Леонидов положил трубку, и ему стало легче: друзья - они всегда друзья. Лезть же в чужой дом за казенной печатью всегда удобнее с надежным и физически сильным товарищем. В Сергее Барышеве Леонидов ничуть не сомневался, они давно уже забыли ту зимнюю историю и дружили не то что домами или семьями, а душами настоящих мужиков.
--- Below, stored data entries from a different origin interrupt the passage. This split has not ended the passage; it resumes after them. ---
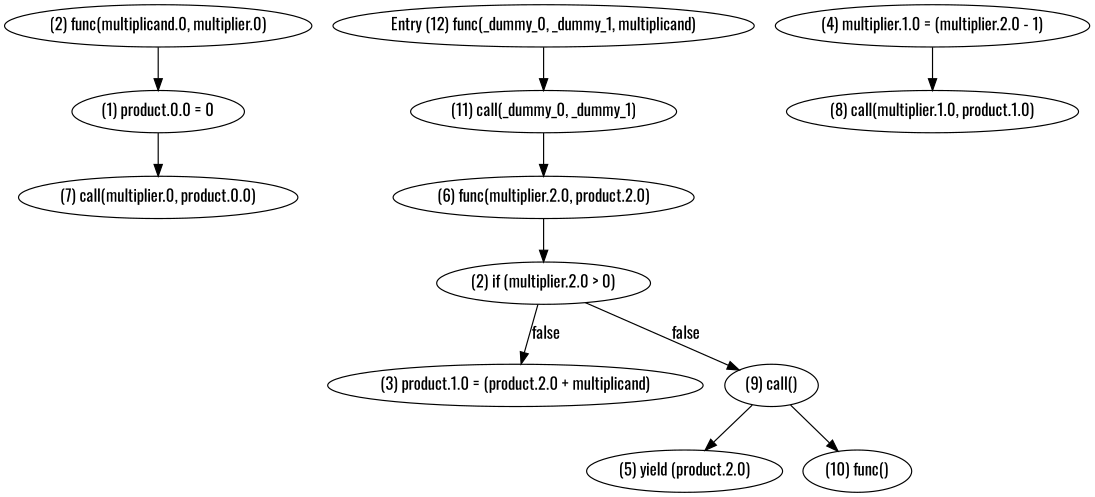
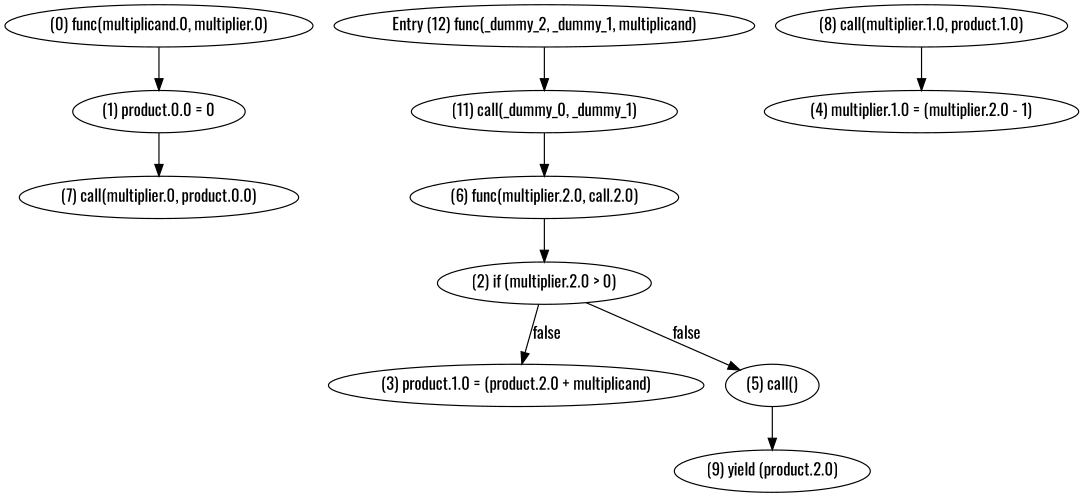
  digraph {
    fontname=Oswald
    node [fontname=Oswald]
    edge [fontname=Oswald]
-   n1 [label="(2) func(multiplicand.0, multiplier.0)"]
+   n1 [label="(0) func(multiplicand.0, multiplier.0)"]
    n2 [label="(1) product.0.0 = 0"]
    n3 [label="(7) call(multiplier.0, product.0.0)"]
    n4 [label="(2) if (multiplier.2.0 > 0)"]
    n5 [label="(3) product.1.0 = (product.2.0 + multiplicand)"]
-   n6 [label="(9) call()"]
-   n7 [label="(5) yield (product.2.0)"]
-   n8 [label="(10) func()"]
+   n6 [label="(5) call()"]
+   n7 [label="(9) yield (product.2.0)"]
    n9 [label="(4) multiplier.1.0 = (multiplier.2.0 - 1)"]
    n10 [label="(8) call(multiplier.1.0, product.1.0)"]
-   n11 [label="(6) func(multiplier.2.0, product.2.0)"]
+   n11 [label="(6) func(multiplier.2.0, call.2.0)"]
    n12 [label="(11) call(_dummy_0, _dummy_1)"]
-   n13 [label="Entry (12) func(_dummy_0, _dummy_1, multiplicand)"]
+   n13 [label="Entry (12) func(_dummy_2, _dummy_1, multiplicand)"]
    n1 -> n2
    n2 -> n3
    n4 -> n5 [label=false]
    n4 -> n6 [label=false]
    n6 -> n7
-   n6 -> n8
-   n9 -> n10
+   n10 -> n9
    n11 -> n4
    n12 -> n11
    n13 -> n12
  }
Весь следующий день Леонидов сидел на работе как на иголках. Даже неприятности и мелкие неудачи не замечал, поэтому все у него шло как по маслу: чем меньше нервничаешь, тем лучше получается, это уж точно. К вечеру Алексей быстренько свернул дела, заехал в хозяйственный магазин, купил зачем- то топорик, тиски, набор отверток, пару нитяных перчаток и еще моток веревки. "Господи, на гору я, что ли, собираюсь лезть? Там окно всего-то на высоте полутора метров", - ругнул он себя, но веревку взял.

Барышев появился часов в десять вечера. Огромный, одетый в камуфляжную форму, со спортивной сумкой в руке.

- Что там? - кивнул на нее Леонидов.

- А, всякая хрень. Думаешь, я лазил в чужие дома? Я честный.

- Верю. Но мне эти бумаги знаешь как нужны?

- Что, все так серьезно?

- Этот урод еще и пуговицу от моей рубашки отодрал и спер женин платок, чтобы никто не сомневался, что Сашка была его любовницей.

- А зачем?

- Это я и хочу понять. Так что поехали, нечего тянуть.

- Погоди, еще не стемнело.

- Пока доберемся, пока в кустах посидим. Стемнеет, как раз еще пара часов, и… А потом, не собираешься же ты прямо к дому подъезжать? Надо хотя бы полтора километра пешочком протопать, здесь я надеюсь на твой опыт в ночных маршбросках.